Some square tube rolled corner to corner would look cool. I would get it powder coated satin black.
 
Those look good Rob. Those should definitelly work as you want them to. That's going to be fun countersinking those holes :doah:

Some square tube rolled corner to corner would look cool. I would get it powder coated satin black.

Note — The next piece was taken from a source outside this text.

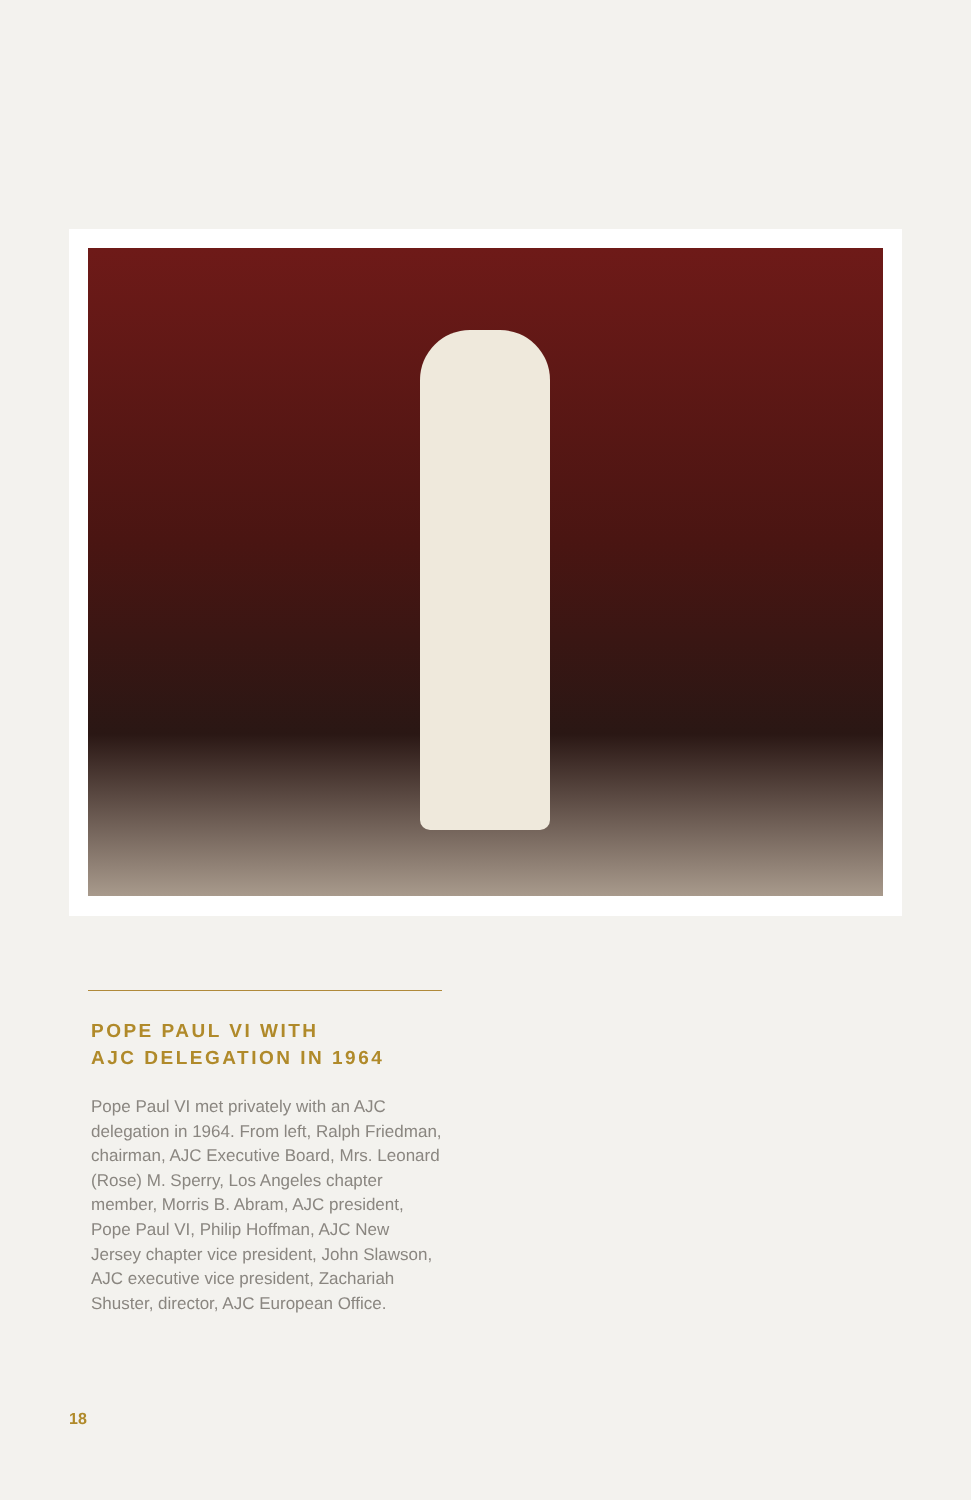POPE PAUL VI WITH
AJC DELEGATION IN 1964
Pope Paul VI met privately with an AJC delegation in 1964. From left, Ralph Friedman, chairman, AJC Executive Board, Mrs. Leonard (Rose) M. Sperry, Los Angeles chapter member, Morris B. Abram, AJC president, Pope Paul VI, Philip Hoffman, AJC New Jersey chapter vice president, John Slawson, AJC executive vice president, Zachariah Shuster, director, AJC European Office.
18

Yeah, not looking forward to C' sinking them. Hopefully it's not too bad. Either way I'll get it done. Fortunately I have a brand new 82' deg 3/4 dia. 6 flute carbide counter sink thats to a nice point. I had to go buy a new 1" 6 flute 82' deg sink for the 1/2-13 flatheads that are replacing the hex head bolts for the bearing blocks. I have all kinds of 1" 6 flute and bigger C' sinks but they're either 90' deg or 60' deg C sinks, or their single flute and I hate using those for deep C' sinking by hand in a power drill. You usually end up with a step. In a mill they work fine even for deep C' sinking. I'll use cutting oil to help the cut. Satin black will look nice. Flat may be too flat and gloss will be too gloss I think. Satin Black it is. I had though about satin as well but didn't put alot of thought into it really. Thanks for making me put some though into it. :waytogo:
 
Unfortunately not. Need time on a mill & lathe and curently have no access to either.